June 22, 1989|TOM REDBURN | Times Staff Writer

WASHINGTON — Federal Reserve Gov. H. Robert Heller, complaining that Fed board members are underpaid, announced Wednesday that he will resign July 31.

Heller, 49, who came to Washington only three years ago from Bank of America, said that he will return to San Francisco to become an executive vice president at Visa International, the credit card company.

Heller, in an unusual display of candor, said that he would have stayed in the job if top government officials had received the 50% pay raise that Congress refused to approve for itself and other top federal employees.

"Financially, it gets tougher and tougher," Heller told reporters at a luncheon. "I certainly wouldn't go if pay wasn't an issue."

Fed governors currently earn $82,500 a year and their salary would have jumped to $125,000 if the pay raise had gone through. The Fed, which has a quasi-independent status inside the federal government, pays many of its regional officials and some top staff members more than its seven board members, whose salaries are set by Congress.
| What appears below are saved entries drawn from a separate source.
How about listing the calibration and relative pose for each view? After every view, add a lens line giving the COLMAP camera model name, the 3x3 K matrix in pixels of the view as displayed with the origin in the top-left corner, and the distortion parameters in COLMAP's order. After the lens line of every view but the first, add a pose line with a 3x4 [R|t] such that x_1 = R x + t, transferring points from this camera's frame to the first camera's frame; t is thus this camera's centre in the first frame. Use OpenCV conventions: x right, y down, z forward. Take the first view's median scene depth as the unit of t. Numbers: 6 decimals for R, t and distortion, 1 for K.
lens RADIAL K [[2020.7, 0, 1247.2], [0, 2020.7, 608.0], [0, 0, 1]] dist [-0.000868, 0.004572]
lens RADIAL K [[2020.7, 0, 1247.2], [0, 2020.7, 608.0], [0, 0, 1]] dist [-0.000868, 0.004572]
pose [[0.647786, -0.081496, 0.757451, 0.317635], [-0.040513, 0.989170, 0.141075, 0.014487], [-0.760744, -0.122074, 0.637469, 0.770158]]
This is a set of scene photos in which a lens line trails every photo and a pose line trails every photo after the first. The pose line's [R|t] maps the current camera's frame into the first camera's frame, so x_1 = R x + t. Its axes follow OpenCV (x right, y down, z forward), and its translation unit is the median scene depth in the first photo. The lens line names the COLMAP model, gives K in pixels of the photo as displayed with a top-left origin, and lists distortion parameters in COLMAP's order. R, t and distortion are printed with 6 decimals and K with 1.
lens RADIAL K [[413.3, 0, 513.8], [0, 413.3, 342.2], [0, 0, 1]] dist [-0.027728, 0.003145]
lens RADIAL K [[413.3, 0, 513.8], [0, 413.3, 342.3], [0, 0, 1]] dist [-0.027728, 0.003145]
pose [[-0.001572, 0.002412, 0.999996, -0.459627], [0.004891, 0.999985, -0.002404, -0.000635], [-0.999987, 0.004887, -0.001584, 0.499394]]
Fed Chairman Alan Greenspan earns $89,500.

Heller, who noted that he accepted a substantial pay cut when he joined the Fed board, said that his new salary at Visa would be several times larger than his current income. He pointed out that he has two children who will be entering college over the next few years.

Pulling out his pay stub from the Fed, Heller even went so far as to tell reporters that his current biweekly take-home pay is $1,844. "Try sending a kid to Stanford or Harvard on that," he said.

Following the Fed's normal practice, Heller will no longer participate in monetary policy making and will not attend the next meeting of the Fed's Open Market Committee on July 5-6 to avoid any inside knowledge of undisclosed Fed decisions.

President Bush is expected to move quickly to fill the vacancy on the Fed board. But Heller's replacement is unlikely to significantly affect the balance of viewpoints on the Open Market Committee, which is sometimes split sharply between a number of regional bank officials who have generally supported a tight anti-inflation stance and the Washington-based governors, who have been more reluctant to push up interest rates.